Instead of talking about golf, Kuchar, long a fan favorite, had to address his payment to David ‘El Tucan’ Ortiz, who was a fill-in caddie for Kuchar when he won the Mayakoba Golf Classic and its $1.3 million first prize last year.

Kuchar originally paid Ortiz $5,000 for his week’s work – a deal the two agreed upon. But when news broke of the sum – which accounted for less than 0.4 percent of Kuchar’s winnings, far below the standard 10 percent ($130,000) regular Tour caddies receive when their boss wins – Kuchar came under intense criticism.

At first, Kuchar defended his payment, which led to more criticism that he was out of touch, cheap and insensitive. Then he doubled down, and as some said on social media, he kept putting his own feet in his mouth. Fans at Riviera hurled biting remarks at Kuchar throughout his four rounds.

Upon reflection – he said he cringed when he read the words of his defense – Kuchar had a change of heart.

“Listen, I was stubborn, hard-headed,” Kuchar said last week. “In my mind, I had it as ‘a deal is a deal.’ But after I won the tournament, a deal wasn’t a deal. Any transaction, all parties should come out feeling like they’ve won, and certainly in David’s case he did not feel like he won in that situation.

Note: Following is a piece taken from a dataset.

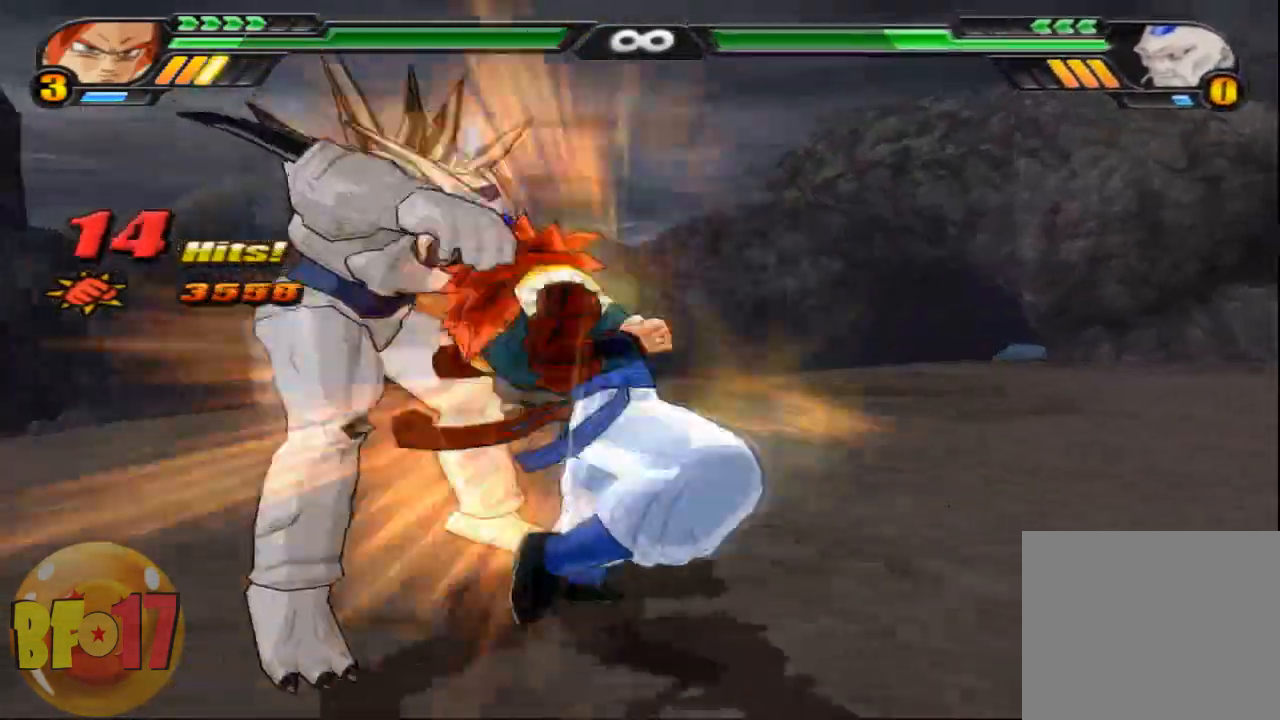
{"buttons": ["CIRCLE"], "left_stick": "right", "right_stick": "center", "events": [[100, "SQUARE", "down"], [234, "SQUARE", "up"], [334, "left_stick", "right"], [467, "CIRCLE", "down"]]}
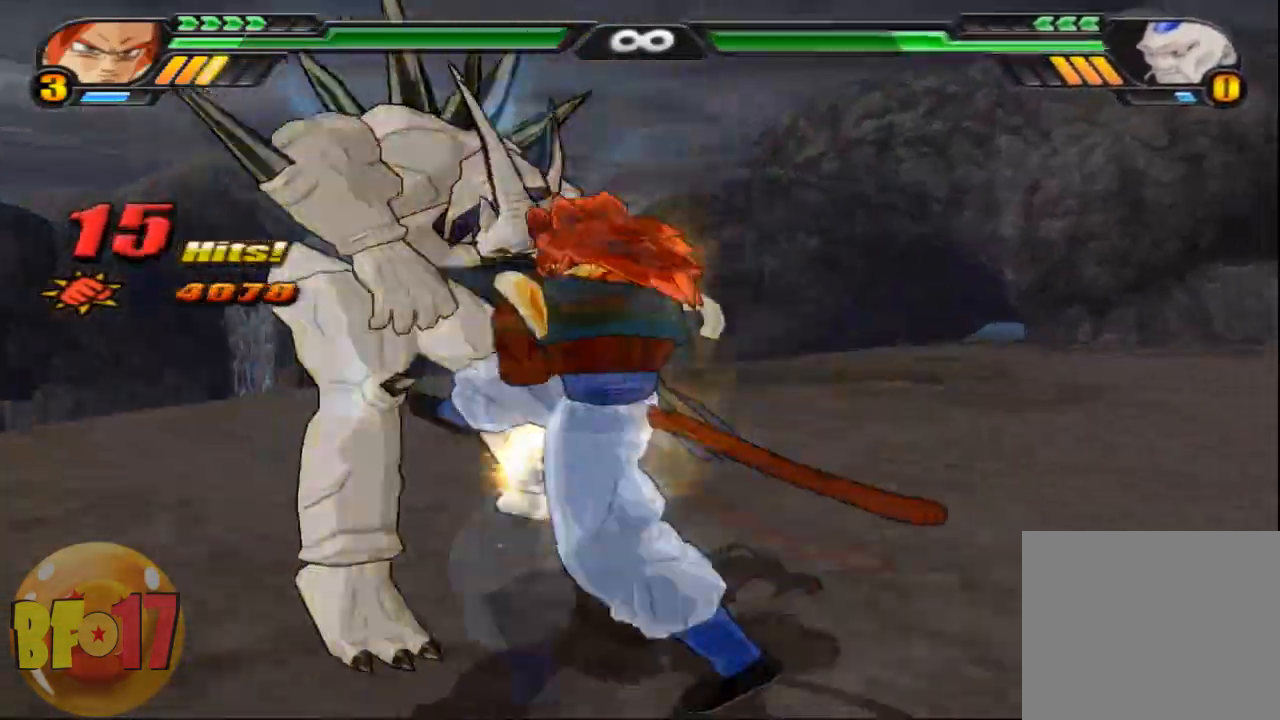
{"buttons": ["SQUARE"], "left_stick": "down", "right_stick": "center", "events": [[100, "CIRCLE", "up"], [300, "SQUARE", "down"], [300, "left_stick", "down"]]}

“I need to make it right. It’s as simple as that.”

Kuchar sent an additional $45,000 to Ortiz and made a charitable contribution to the Mayakoba Golf Classic.

In his first two rounds in the Mexico Championship, Kuchar hasn’t heard one insult from anyone in the gallery. The familiar “Kooch,” shouts were loud and clear. After the second round, Kuchar gladly spoke to the four birdies he made to start the round, his fondness for the tree-lined golf course, his success in driving the ball well.

What he really didn’t want to do is rehash last week.

“I don’t know if I would say that,” Kuchar responded when asked if playing well this week was helping him put last week behind him. “I like to play well every week kind of regardless, but it is nice. It is nice to have a good showing, it is nice to kind of be back in the hunt again.

“Listen, golf is so much more fun when you have a chance to win, and it’s been a lot of fun this week just playing some good golf. Having a chance with 36 holes to play is a good place to be.”